While Exoprise can’t be sure of what came first, the 503 blocking of URL access or the re-routing of access to these services, we suspect that the changes may have caused larger scale outages related to DNS which was ultimately assigned to Level 3 Communications problems. See this tweet from Azure Support at 4pm EST:
??Starting at 21:00 UTC on 29 Jan 2019, customers may experience issues accessing Microsoft Cloud resources. Engineers are pursuing multiple workstreams to isolate the root cause and mitigate impact. The next update will be provided in 60 minutes or as events warrant.

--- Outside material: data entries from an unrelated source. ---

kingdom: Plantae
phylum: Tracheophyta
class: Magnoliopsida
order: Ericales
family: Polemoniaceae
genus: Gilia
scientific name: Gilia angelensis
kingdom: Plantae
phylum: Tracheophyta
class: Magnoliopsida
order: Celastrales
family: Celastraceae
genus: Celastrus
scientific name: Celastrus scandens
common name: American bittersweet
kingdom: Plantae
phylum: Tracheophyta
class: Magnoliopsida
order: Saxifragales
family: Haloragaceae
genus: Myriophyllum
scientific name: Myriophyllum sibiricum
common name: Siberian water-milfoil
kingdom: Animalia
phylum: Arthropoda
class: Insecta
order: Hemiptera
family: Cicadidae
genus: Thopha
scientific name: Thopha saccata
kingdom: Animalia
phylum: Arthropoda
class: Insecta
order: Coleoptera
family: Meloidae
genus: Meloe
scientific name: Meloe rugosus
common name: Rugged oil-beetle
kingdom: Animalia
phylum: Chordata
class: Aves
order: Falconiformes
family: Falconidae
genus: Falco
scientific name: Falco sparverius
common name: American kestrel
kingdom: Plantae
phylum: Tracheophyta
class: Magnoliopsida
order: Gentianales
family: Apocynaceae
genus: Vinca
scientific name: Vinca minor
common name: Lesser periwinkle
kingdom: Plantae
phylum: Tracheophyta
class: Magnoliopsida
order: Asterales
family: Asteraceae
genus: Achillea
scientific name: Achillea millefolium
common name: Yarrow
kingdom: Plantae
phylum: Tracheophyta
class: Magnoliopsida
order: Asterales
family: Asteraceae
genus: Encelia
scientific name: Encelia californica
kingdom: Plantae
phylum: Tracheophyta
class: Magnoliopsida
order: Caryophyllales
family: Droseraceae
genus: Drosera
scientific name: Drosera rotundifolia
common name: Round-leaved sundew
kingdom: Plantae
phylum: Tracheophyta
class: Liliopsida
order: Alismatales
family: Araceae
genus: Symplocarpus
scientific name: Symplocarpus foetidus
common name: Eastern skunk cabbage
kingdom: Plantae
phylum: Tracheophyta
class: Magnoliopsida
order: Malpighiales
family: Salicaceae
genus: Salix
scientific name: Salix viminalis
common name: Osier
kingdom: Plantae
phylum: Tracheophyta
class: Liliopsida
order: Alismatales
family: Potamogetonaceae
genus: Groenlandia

— Azure Support (@AzureSupport) January 29, 2019
Exoprise Customers started to see significant error rates across a wide array of sensors including SharePoint, OWA, OneDrive, Skype, Teams and Exchange Online. Every customer that had US-based federated integration with Azure Active Directory started to have DNS resolution problems. Our customers saw this in advance of Microsoft reporting any issues and, generally, in advance of end-users reporting problems. End-users that weren’t signed out had less problems. Most CloudReady sensors perform a full login each time which tests the Single Sign-in infrastructure each time. Here’s an example of the errors that SharePoint were generating:
Microsoft “Switches” to An Alternative DNS Provider
About 30 minutes after the DNS outage started, customers started to see some of the DNS lookups start to resolve. Microsoft confirmed that they had changed to an alternative DNS provider for resolving critical AAD naming.
??Engineers have taken steps to fail over to an alternative DNS provider, which has partially mitigated impact. Engineers continue to pursue additional mitigation paths to ensure full recovery. Up-to-date information can be found on the SHD: https://t.co/Dw19fIGsXf
— Azure Support (@AzureSupport) January 29, 2019
In various tweets, before or after, Microsoft indicated that the source of the problem was with Level 3 communications, a large US-based ISP that provides connectivity and various other services to Microsoft data centers:
“Engineers have identified an issue with Level 3 as an internal network provider. Steps have been taken to fail over to an alternative DNS provider.”
30 Minute DNS Outage Contained but Lots of Surrounding Mystery
By 22:00 UTC on January 29th, federated login and access to Windows services seem to recover. Its still not clear what came first with this outage. Was it a subtle DNS problem that started during the weekend affecting Skype calls, then Exchange Safe URL / ATP SafeLink system? Were the attempts to fix these infrastructure issues, by re-routing traffic via alternative DNS which caused the more onerous authentication outage? Time may tell with more investigative reports and we will update this article as we learn more.
Update February 5th, 2019: It looks like early indications of problems via Skype / Microsoft Teams usage and infrastructure were, indeed, part of the same escalating outage. Microsoft recently published an update to incident: LY172785 which confirms.
Preliminary root cause: A recent update to components that facilitate communication between some back-end services leveraged by Skype for Business and Microsoft Teams adversely affected how our service handles calling and conferencing traffic during peak hours. This update took effect within our environment concurrently with an outage experienced by our Content Delivery Network (CDN) partner, delaying our response to the regression introduced by the update described above.